Críticas:
"A readable, anecdote-packed account of a tragic colonial experiment." --"Boston Globe" "Superb. . . . Keneally uses his novelist's skill to construct a lively mosaic from contemporary accounts." --"Financial Times" "Evocative. . . . Weaving together many individual stories, Keneally paints an impressionistic picture of a society in the making." --"The Washington Post Book World" "Keneally deploys his skills as a novelist to give depth to his work as an historian." --"The Economist"
Reseña del editor:
"The Sydney Experiment" was the political experiment of founding Sydney as a penal settlement to receive criminals. In late-18th-century Britain, people were hanged for petty offences, yet crime was rife. The gaols were bursting and over-flow prisoners were kept in notorious 'hulks', rotting old ships moored offshore . Out of this situation was born the 'solution': criminals perceived to 'damage' British society would be transported.
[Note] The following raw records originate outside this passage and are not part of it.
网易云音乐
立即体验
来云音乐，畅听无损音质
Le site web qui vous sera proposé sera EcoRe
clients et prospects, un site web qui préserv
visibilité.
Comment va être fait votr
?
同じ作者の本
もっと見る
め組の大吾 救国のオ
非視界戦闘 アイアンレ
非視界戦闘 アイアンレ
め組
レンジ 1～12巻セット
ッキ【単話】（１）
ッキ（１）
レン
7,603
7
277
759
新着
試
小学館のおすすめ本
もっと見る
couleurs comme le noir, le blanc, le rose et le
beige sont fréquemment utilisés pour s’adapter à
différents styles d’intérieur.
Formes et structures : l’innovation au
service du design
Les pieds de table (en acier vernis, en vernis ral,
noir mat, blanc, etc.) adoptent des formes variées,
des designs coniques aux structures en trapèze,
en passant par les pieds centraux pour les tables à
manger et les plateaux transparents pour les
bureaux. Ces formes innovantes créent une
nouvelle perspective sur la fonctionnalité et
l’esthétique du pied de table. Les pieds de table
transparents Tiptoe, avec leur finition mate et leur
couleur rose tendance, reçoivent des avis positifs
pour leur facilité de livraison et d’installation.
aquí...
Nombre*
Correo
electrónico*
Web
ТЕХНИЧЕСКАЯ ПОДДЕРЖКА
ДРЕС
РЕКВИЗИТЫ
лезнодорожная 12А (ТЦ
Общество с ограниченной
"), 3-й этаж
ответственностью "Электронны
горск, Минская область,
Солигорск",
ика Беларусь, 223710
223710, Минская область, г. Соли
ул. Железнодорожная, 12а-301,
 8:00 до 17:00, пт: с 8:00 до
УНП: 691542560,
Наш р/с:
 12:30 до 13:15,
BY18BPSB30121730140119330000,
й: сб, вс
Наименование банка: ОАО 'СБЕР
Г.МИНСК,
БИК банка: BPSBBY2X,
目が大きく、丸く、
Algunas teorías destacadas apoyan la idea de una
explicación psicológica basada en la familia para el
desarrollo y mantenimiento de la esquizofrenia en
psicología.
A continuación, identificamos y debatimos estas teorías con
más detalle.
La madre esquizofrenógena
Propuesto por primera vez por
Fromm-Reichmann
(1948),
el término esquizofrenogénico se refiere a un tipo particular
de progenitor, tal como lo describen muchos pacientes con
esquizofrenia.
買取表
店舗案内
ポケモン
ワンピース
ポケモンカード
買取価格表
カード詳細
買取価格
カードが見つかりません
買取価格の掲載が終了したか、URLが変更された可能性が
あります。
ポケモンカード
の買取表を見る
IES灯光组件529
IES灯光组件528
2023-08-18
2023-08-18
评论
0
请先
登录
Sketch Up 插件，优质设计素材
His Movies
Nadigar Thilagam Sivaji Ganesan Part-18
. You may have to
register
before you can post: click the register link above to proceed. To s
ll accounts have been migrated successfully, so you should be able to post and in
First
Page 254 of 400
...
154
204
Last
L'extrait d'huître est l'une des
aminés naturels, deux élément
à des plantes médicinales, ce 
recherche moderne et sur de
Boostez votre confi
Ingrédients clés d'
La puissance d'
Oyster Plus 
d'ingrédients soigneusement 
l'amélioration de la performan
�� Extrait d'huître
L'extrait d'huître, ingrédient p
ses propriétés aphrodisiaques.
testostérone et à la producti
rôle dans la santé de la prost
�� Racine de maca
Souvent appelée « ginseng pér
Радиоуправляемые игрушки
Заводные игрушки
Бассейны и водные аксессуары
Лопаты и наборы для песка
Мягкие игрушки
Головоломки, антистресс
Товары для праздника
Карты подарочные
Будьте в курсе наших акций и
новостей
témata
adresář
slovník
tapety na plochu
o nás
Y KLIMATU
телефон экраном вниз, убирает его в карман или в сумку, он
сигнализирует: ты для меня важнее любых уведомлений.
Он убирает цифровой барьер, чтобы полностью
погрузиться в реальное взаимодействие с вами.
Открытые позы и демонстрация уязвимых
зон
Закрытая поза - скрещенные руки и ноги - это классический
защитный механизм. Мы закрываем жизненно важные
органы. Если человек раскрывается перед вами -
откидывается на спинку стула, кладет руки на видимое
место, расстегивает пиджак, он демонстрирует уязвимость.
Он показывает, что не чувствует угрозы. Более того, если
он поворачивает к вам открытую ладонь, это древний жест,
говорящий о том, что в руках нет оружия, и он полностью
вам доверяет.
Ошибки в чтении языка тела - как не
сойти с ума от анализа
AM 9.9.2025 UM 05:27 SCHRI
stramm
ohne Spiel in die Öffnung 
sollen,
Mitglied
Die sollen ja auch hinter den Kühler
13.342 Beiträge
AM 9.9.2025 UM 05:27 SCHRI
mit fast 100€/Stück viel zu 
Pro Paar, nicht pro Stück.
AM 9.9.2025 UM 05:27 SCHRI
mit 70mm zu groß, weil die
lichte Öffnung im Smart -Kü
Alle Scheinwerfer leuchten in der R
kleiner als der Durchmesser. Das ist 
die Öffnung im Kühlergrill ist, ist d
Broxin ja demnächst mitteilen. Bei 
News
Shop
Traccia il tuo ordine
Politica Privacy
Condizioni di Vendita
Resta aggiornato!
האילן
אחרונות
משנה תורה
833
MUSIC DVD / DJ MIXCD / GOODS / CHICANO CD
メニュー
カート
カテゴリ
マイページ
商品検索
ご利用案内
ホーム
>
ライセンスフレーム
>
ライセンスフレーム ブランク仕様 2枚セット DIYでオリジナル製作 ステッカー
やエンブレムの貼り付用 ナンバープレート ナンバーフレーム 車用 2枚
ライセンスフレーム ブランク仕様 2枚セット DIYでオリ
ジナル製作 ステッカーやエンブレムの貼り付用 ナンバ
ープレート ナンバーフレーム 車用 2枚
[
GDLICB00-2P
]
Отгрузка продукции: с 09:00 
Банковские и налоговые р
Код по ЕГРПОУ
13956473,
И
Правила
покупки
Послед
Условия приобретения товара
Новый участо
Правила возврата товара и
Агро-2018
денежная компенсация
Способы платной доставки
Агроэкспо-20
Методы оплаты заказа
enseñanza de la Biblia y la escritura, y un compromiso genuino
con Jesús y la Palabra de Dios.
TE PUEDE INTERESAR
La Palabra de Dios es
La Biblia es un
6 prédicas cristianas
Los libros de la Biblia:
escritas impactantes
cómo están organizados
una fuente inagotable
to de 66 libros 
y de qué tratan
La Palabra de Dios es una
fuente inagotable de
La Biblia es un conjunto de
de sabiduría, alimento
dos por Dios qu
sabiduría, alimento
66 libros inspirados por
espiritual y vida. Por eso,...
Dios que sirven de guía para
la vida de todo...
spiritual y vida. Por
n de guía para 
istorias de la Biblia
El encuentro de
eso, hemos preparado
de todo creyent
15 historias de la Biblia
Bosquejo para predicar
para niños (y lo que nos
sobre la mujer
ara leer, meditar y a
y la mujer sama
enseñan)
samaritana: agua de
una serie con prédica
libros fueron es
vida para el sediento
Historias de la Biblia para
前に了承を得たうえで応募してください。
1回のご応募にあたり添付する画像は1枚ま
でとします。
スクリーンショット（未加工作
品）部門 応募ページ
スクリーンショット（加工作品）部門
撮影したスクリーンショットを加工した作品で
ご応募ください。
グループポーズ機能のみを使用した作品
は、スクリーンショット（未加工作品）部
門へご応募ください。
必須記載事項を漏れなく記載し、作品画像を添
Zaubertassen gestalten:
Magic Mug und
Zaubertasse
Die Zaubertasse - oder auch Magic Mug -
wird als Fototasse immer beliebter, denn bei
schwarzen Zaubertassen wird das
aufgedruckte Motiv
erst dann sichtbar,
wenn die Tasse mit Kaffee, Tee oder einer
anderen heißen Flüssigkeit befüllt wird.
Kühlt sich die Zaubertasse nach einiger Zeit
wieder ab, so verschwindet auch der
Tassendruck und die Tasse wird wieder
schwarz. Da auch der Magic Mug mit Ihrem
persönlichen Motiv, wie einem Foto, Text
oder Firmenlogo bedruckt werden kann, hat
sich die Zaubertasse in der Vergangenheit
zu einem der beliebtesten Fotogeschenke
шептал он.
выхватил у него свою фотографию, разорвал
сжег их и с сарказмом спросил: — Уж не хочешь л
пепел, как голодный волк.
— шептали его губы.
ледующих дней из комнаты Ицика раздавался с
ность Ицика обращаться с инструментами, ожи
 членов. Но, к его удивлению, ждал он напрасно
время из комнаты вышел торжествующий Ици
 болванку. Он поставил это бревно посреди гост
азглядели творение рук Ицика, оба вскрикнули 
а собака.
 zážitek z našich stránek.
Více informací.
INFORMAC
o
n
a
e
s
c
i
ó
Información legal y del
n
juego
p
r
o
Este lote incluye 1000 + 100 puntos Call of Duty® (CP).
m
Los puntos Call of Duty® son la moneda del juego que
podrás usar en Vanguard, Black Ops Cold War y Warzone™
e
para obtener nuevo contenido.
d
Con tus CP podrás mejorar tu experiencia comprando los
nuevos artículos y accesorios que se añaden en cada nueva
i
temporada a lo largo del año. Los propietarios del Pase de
Australia was surrounded by sea and a very long way away: thus Sydney was founded as 'an open-air prison' with 'walls 14,000 miles thick'. Thus, too, was Australia colonised. There had been no reconnaissance (Captain Cook had landed just the once) and British politicians were utterly ignorant about the undespoiled continent to which they despatched a convoy of 11 ships in 1787 (the First Fleet). The transports spent 8 hellish months at sea. Tom Keneally tells the fascinating story of Captain Arthur Phillip, the Commodore of the First Fleet, who was empowered to govern the new colony, and who then became the friend of Bennelong, one of the native aboriginal tribespeople who found themselves desperately interacting with the convicts, sailors, marines and officers suddenly dumped on their shores. There were orgies, diseases, court marshalls, hangings, escapes, hunger ... Governor Arthur Phillip, who was in effect the despotic ruler of New South Wales, imposed order ... and eventually the 'open-air prison' was to develop into one of the most vibrant cities in the world.